Wednesday, July 4, 2007

Points to remember regarding Master Pages

Advantages of Master Pages
Master pages provide functionality that developers have traditionally created by copying existing code, text, and control elements repeatedly; using framesets; using include files for common elements; using ASP.NET user controls; and so on. Advantages of master pages include the following:

  1. They allow you to centralize the common functionality of your pages so that you can make updates in just one place.
  2. They make it easy to create one set of controls and code and apply the results to a set of pages. For example, you can use controls on the master page to create a menu that applies to all pages.
  3. They give you fine-grained control over the layout of the final page by allowing you to control how the placeholder controls are rendered.
  4. They provide an object model that allows you to customize the master page from individual content pages.

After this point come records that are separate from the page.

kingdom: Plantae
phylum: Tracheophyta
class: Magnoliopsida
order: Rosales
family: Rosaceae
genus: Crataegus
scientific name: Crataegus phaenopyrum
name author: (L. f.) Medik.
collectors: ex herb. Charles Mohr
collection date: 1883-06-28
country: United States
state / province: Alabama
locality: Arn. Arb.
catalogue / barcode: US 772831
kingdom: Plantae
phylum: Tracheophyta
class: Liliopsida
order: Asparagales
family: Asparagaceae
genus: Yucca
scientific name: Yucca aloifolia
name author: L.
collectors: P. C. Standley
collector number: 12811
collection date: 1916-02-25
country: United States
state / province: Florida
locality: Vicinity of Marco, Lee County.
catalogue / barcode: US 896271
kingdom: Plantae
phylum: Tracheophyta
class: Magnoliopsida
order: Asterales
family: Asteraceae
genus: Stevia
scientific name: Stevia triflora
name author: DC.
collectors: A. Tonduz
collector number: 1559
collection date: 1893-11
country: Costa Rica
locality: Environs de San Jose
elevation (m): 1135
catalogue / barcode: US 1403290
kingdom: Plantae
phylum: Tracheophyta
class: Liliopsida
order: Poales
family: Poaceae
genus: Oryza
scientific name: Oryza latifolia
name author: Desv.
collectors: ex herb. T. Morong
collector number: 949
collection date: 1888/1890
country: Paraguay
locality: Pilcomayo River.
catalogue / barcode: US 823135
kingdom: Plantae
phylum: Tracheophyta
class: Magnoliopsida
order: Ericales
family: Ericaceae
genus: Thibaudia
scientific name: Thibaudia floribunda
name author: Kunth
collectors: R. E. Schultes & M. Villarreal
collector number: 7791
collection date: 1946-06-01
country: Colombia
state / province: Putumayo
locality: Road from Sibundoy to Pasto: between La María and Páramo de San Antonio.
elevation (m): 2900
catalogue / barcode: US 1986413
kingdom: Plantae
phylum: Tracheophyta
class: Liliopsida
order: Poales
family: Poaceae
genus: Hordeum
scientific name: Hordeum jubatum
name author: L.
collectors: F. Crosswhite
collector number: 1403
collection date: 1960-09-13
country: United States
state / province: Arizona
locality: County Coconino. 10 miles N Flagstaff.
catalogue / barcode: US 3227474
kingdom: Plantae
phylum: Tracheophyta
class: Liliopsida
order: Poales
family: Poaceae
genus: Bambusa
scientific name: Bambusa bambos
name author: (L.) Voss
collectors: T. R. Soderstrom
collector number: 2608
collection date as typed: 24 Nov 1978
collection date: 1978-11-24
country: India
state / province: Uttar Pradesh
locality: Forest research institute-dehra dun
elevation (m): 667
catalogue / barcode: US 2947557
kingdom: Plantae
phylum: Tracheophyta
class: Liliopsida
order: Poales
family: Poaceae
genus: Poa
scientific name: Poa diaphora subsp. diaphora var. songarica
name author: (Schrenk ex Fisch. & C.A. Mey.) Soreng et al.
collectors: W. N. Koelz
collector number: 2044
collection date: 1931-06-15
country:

Run-time Behavior of Master Pages
At run time, master pages are handled in the following sequence:

  1. Users request a page by typing the URL of the content page.
  2. When the page is fetched, the @ Page directive is read. If the directive references a master page, the master page is read as well. If this is the first time the pages have been requested, both pages are compiled.
  3. The master page with the updated content is merged into the control tree of the content page.
  4. The content of individual Content controls is merged into the corresponding ContentPlaceHolder control in the master page.
  5. The resulting merged page is rendered to the browser.